_Estratto del documento_
Beh, il messaggio pubblico è già di per sé un’aggressione. Ora dobbiamo capire solo che tipo di aggressione sia. C’è l’aggressione manipolante, ovvero quella rozzamente chiamata dai critici “democratica” (termine pomposo che potrebbe designare qualsiasi cosa), oppure l’aggressione che serve ad allontanare, a respingere. Io ho sempre preferito la seconda: ha una dimensione più profetica e più aggressiva. La prima è l’aggressione totale, ovvero la manipolazione delle menti. E’ un po’, senza offesa, quello che fanno i politici e i giornalisti. Gli attori, i poeti, gli scrittori tradizionalmente o respingono o manipolano: ci sono quelli più discreti che scrivono e basta, per loro. Alla fine tutto è utile, anche ciò che mi dà disgusto. Un esempio spiccio: se George W Bush non fosse stato presidente degli Stati Uniti, Carlos Fuentes non sarebbe diventato noto pigliandolo per il culo.

Denunciare vuol dire sconvolgere cosa di preciso?
Quel “preciso” mi suona come una minaccia. Ognuno denuncia quel cazzo che vuole. Non c’è una denuncia precisa, ci sono molteplici inclinazioni che si palesano denunce. Per me, però, che faccio arte di denuncia mi indirizzo in svariate direzioni, in una dimensione sociologica, antropologica, a volte anche religiosa con l’obiettivo, da sintetizzatore, di indicare un percorso. A volte leggendomi vedo una svariata connotazione profetica, a volte invece preferisco utilizzare la tragicommedia. La cosa certa però per me è che, con il crollo di quelle certezze che vi erano prima, il ritorno preponderante di una Tragedia possa esserci. Il novecento, con l’inclinazione nichilista del super uomo ha reso tutto Dramma, è caduta una punizione che non fosse prettamente umana, ma divina: la tragedia non ha ragione, ha solo azione. Nell’inclinazione futura credo e spero che, come cerco di definire io con i miei appunti critici e la mia opera teorica l’antiuomo, con il crollo dell’individuo si crei una punizione drammaturgica quasi divina. L’Africa avrà uno sviluppo incredibile, secondo me, per tutto questo. E l’avrà anche l’Occidente. Solo che credo che nella dimensione consumistica la punizione sarcasticamente sarà una punizione fantoccio.


Conosci meglio le gioie o i dolori della tua vita?
I dolori (ma spesso le gioie). Poiché dolore e gioia, la logica non lo dice, ma sono la stessa cosa, o meglio, sono marito e moglie.


Per quale punto di vista la quotidianità non si lascia raccontare?

_Dati da esaminare_
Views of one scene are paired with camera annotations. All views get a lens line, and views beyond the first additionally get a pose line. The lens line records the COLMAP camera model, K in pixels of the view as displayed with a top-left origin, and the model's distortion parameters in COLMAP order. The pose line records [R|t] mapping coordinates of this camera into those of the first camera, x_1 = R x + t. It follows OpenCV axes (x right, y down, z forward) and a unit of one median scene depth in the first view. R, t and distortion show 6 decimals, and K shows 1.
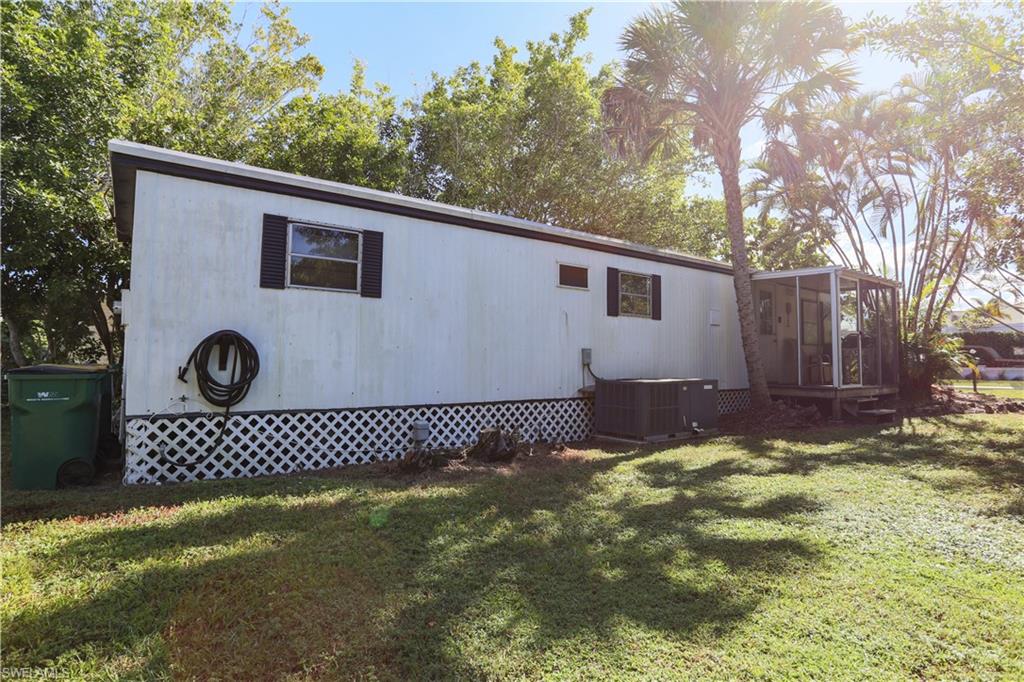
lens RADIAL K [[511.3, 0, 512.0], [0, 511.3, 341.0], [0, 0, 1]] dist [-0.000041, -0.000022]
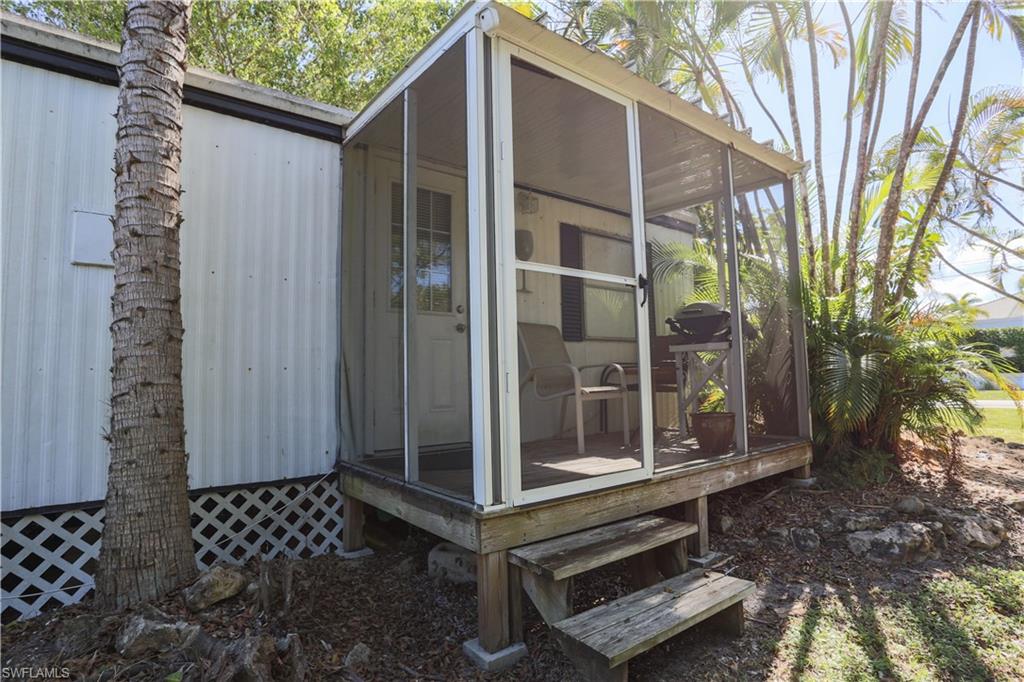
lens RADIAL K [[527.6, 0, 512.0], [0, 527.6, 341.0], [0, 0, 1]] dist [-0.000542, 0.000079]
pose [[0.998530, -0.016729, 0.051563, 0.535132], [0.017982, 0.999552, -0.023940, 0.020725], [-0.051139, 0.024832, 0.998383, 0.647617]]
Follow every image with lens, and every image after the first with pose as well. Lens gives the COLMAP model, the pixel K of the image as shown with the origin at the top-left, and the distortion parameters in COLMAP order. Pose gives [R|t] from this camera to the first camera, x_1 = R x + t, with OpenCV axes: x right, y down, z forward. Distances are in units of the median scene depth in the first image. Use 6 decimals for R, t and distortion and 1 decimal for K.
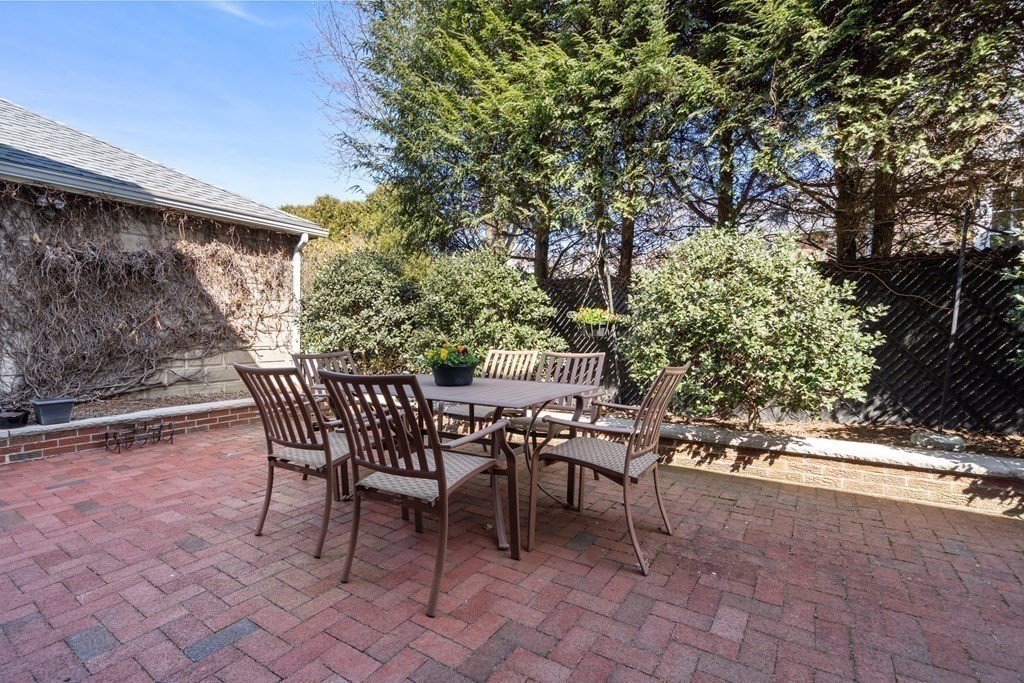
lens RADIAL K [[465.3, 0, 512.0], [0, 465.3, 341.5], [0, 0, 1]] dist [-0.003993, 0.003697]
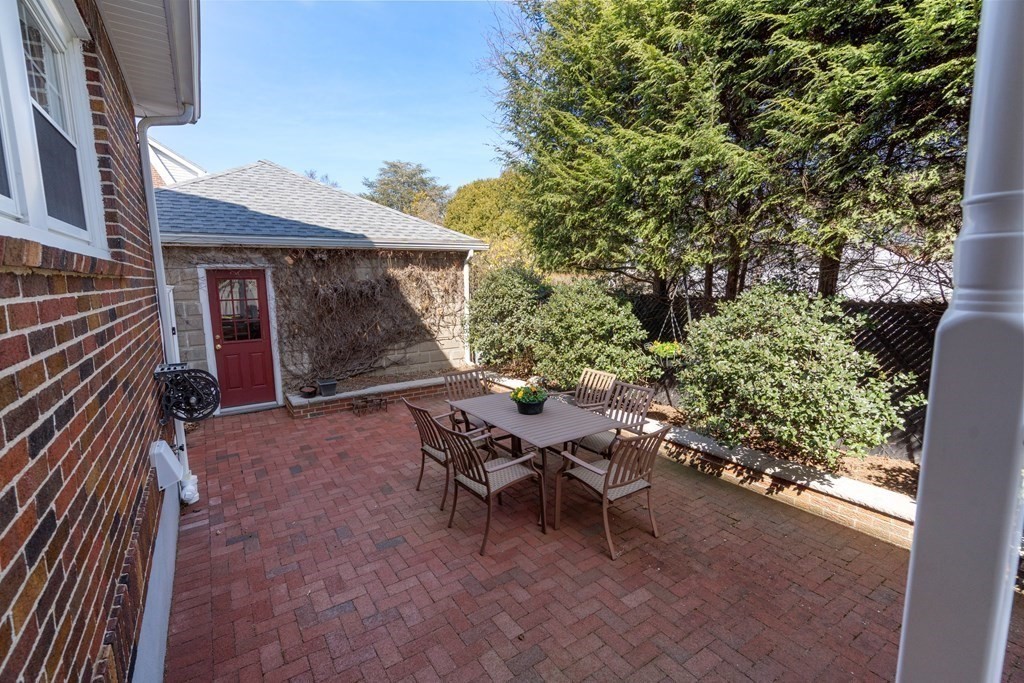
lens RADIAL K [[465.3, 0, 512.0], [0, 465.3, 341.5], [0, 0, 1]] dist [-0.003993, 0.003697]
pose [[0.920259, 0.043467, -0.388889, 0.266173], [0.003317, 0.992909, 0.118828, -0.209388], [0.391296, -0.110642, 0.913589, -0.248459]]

---

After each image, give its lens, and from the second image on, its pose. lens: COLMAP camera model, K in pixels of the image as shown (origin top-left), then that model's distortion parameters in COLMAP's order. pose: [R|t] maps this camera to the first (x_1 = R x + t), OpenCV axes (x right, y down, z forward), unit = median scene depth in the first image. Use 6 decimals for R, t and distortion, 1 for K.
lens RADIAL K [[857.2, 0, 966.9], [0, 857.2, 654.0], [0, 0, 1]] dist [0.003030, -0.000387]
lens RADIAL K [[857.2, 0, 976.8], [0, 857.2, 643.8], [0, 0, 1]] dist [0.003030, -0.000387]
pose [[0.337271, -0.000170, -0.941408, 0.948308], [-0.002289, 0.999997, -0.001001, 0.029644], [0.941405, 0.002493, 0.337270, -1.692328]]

_Elenco attività_
(a) Nell'estratto, chi non sarebbe diventato noto se George W Bush non fosse stato presidente degli Stati Uniti?
(b) Indica se ciascuna affermazione concorda con l'estratto, rispondendo sì o no e citando le parole decisive: (i) chi risponde ha sempre preferito l'aggressione che serve ad allontanare e respingere; (ii) dolore e gioia vengono descritti come cose opposte; (iii) secondo chi risponde esiste una denuncia precisa.
(c) Ripeti dall'estratto il passo compreso tra "Conosci meglio le" e "marito e moglie.", estremi inclusi.

_Compiti risolti_
(a) Carlos Fuentes.

(b)
(i) Sì: "Io ho sempre preferito la seconda: ha una dimensione più profetica e più aggressiva."
(ii) No: "sono la stessa cosa, o meglio, sono marito e moglie."
(iii) No: "Non c’è una denuncia precisa"

(c)
Conosci meglio le gioie o i dolori della tua vita?
I dolori (ma spesso le gioie). Poiché dolore e gioia, la logica non lo dice, ma sono la stessa cosa, o meglio, sono marito e moglie.